Copy the listing below word for word, from the line that contains "class: Magnoliopsida" down through the line that contains "common name: London bur-marigold", with both of those lines included.

▶ [Input material]:
_____
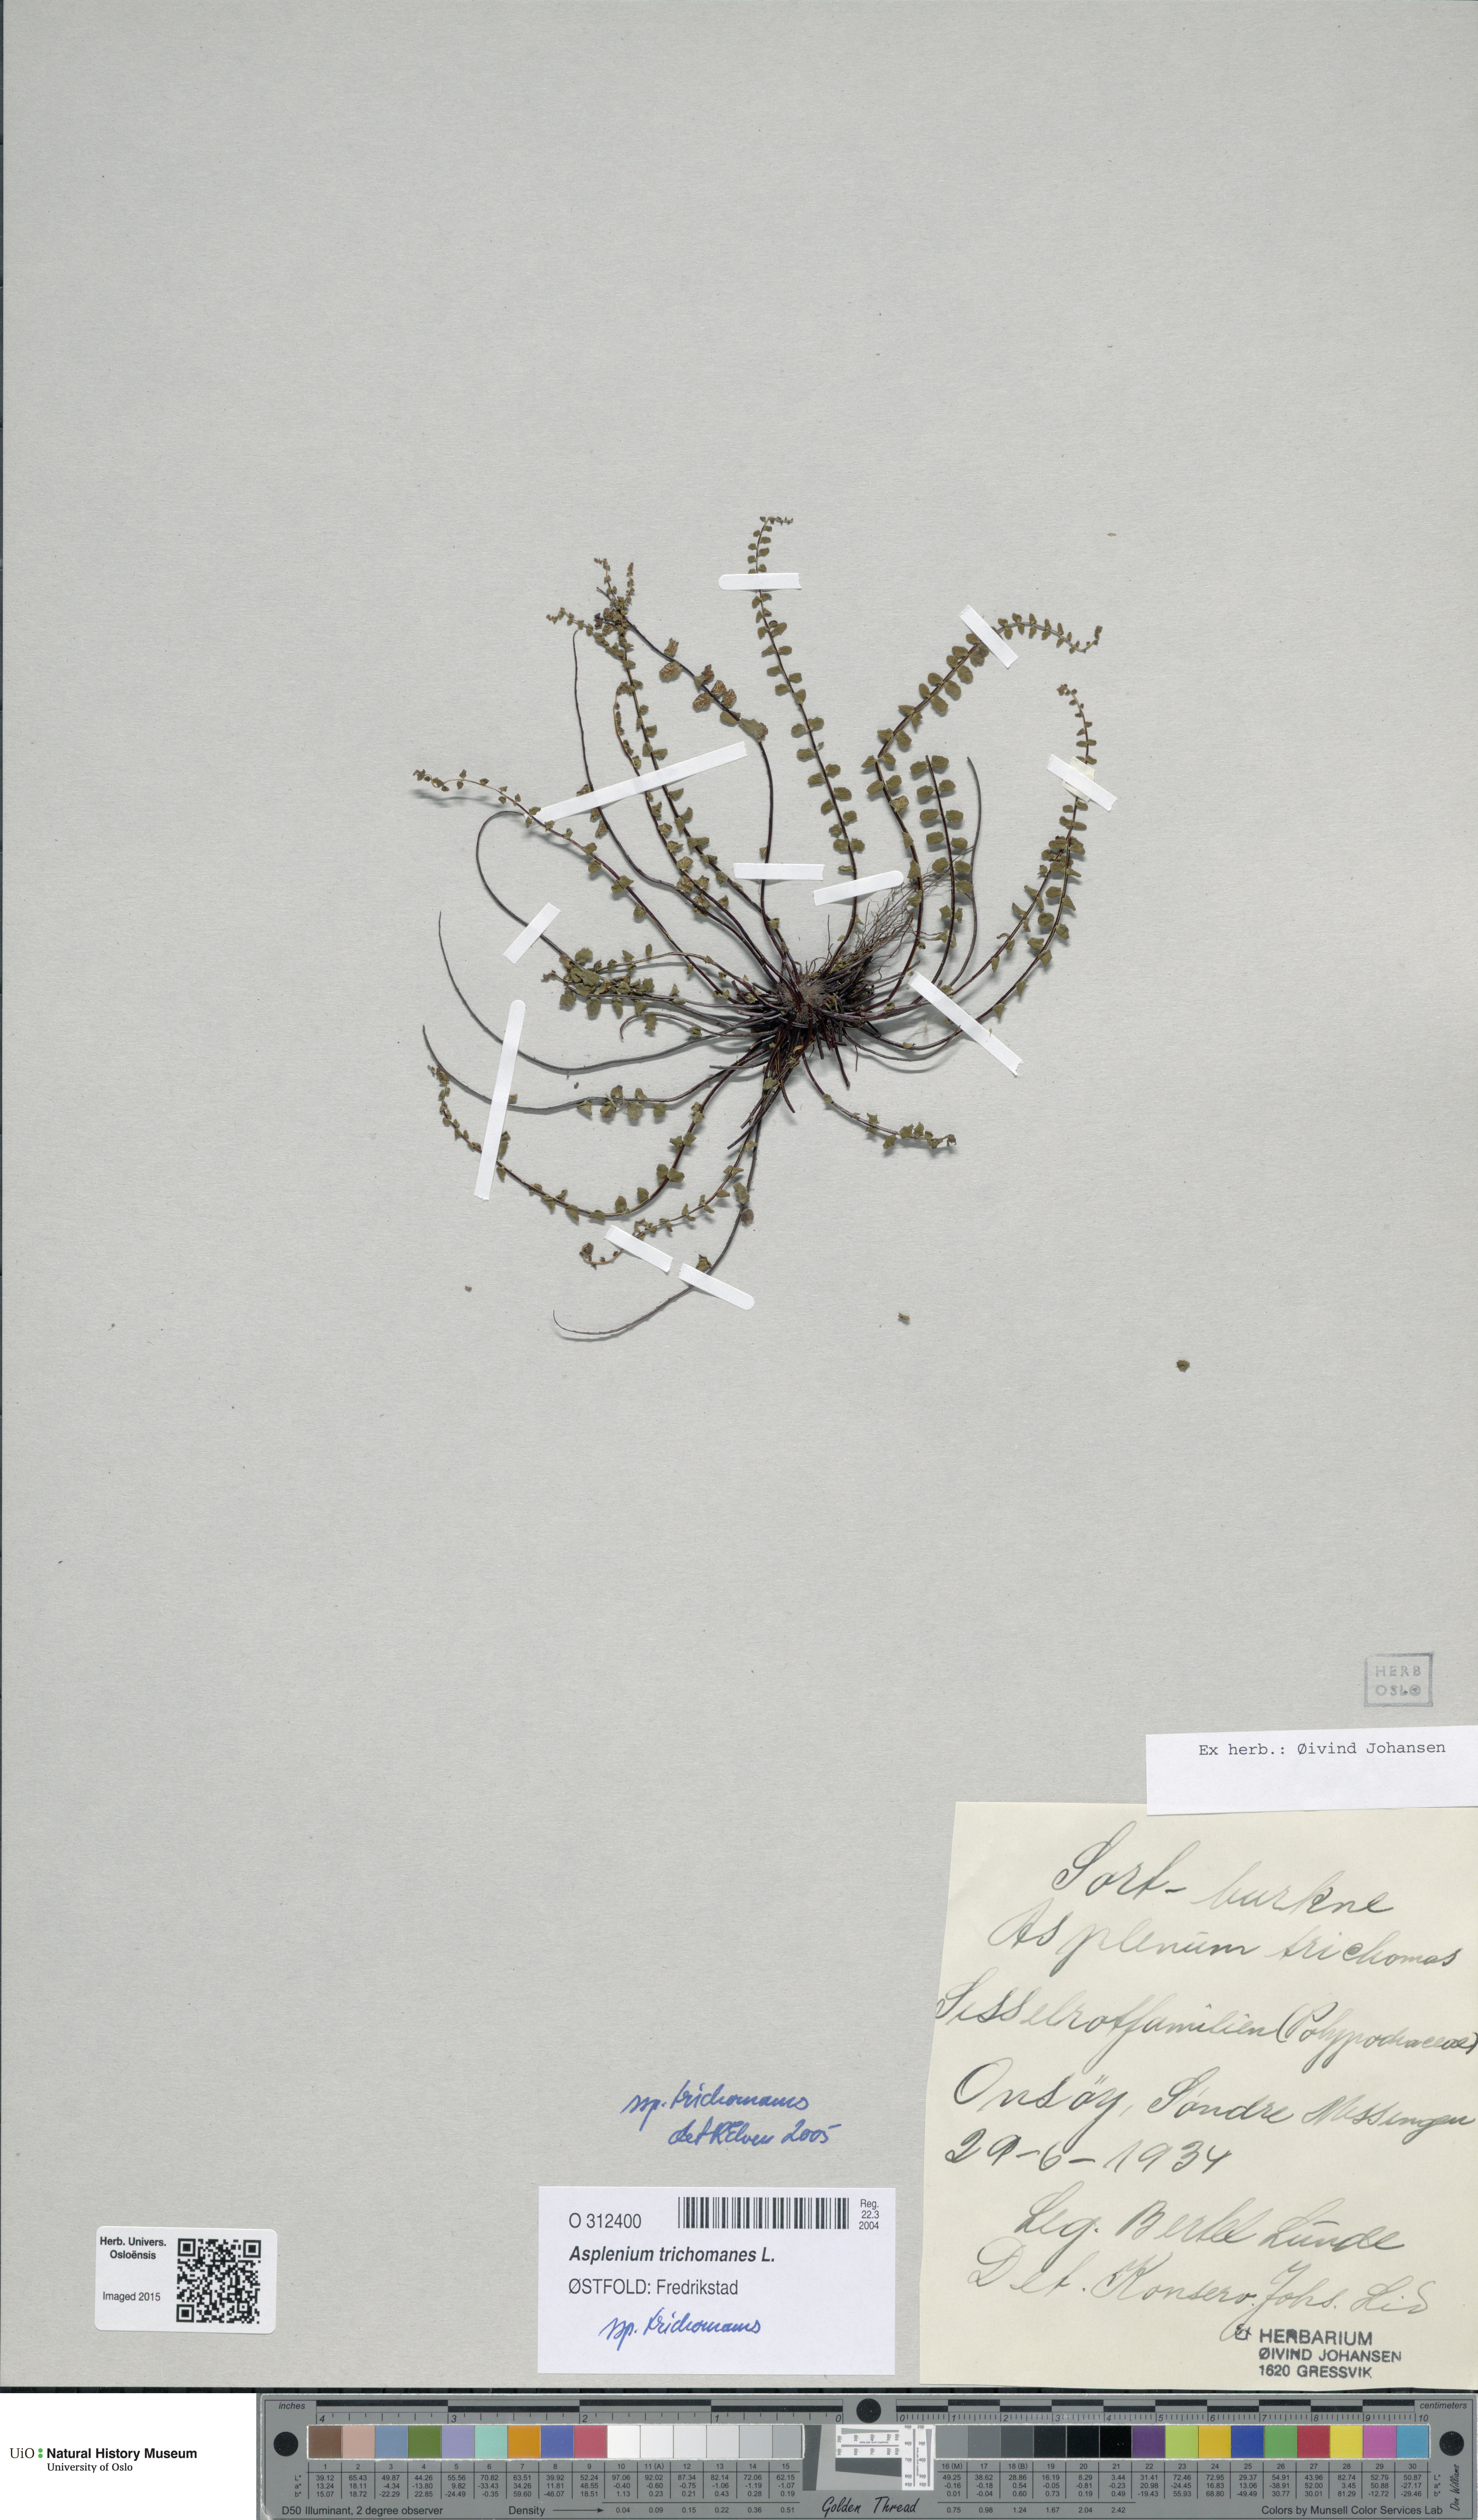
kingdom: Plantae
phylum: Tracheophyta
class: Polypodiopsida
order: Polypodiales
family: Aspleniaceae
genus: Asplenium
_____
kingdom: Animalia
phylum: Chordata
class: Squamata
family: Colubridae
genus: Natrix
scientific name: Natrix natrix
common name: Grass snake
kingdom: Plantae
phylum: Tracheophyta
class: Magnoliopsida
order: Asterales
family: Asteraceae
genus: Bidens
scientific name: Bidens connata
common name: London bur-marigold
_____
▶ [Response]:
class: Magnoliopsida
order: Asterales
family: Asteraceae
genus: Bidens
scientific name: Bidens connata
common name: London bur-marigold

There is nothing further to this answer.